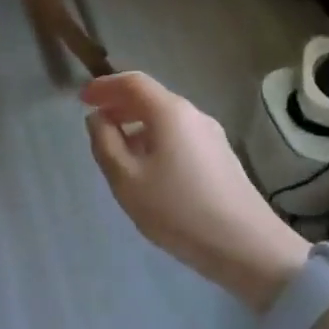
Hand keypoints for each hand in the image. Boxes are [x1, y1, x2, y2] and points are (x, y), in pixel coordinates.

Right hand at [83, 71, 308, 312]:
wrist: (246, 247)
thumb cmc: (178, 210)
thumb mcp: (127, 180)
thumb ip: (106, 143)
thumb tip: (97, 118)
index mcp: (170, 112)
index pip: (133, 82)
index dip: (104, 85)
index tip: (81, 98)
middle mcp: (193, 114)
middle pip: (151, 97)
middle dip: (119, 104)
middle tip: (95, 120)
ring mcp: (211, 135)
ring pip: (166, 118)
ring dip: (137, 123)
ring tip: (116, 147)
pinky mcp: (220, 157)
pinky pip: (179, 135)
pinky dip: (155, 138)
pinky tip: (147, 166)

## What the exercise asks
The reply must hold every line above exactly as written and none of the pictures.

## Your response
Hand keypoints for each hand in the image. Boxes are [x1, y1, x2, y2] and points are (x, y), in pixel coordinates.

Right hand at [83, 71, 308, 312]:
wrist: (246, 247)
thumb cmc: (178, 210)
thumb mcp: (127, 180)
thumb ip: (106, 143)
thumb tip: (97, 118)
index mcp: (170, 112)
index pip: (133, 82)
index dip: (104, 85)
index tip: (81, 98)
middle mcp: (193, 114)
middle pip: (151, 97)
middle dip: (119, 104)
middle tip: (95, 120)
ring mcp: (211, 135)
ring pip: (166, 118)
ring dip: (137, 123)
ring tip: (116, 147)
pinky mcp: (220, 157)
pinky pip: (179, 135)
pinky dip: (155, 138)
pinky tip: (147, 166)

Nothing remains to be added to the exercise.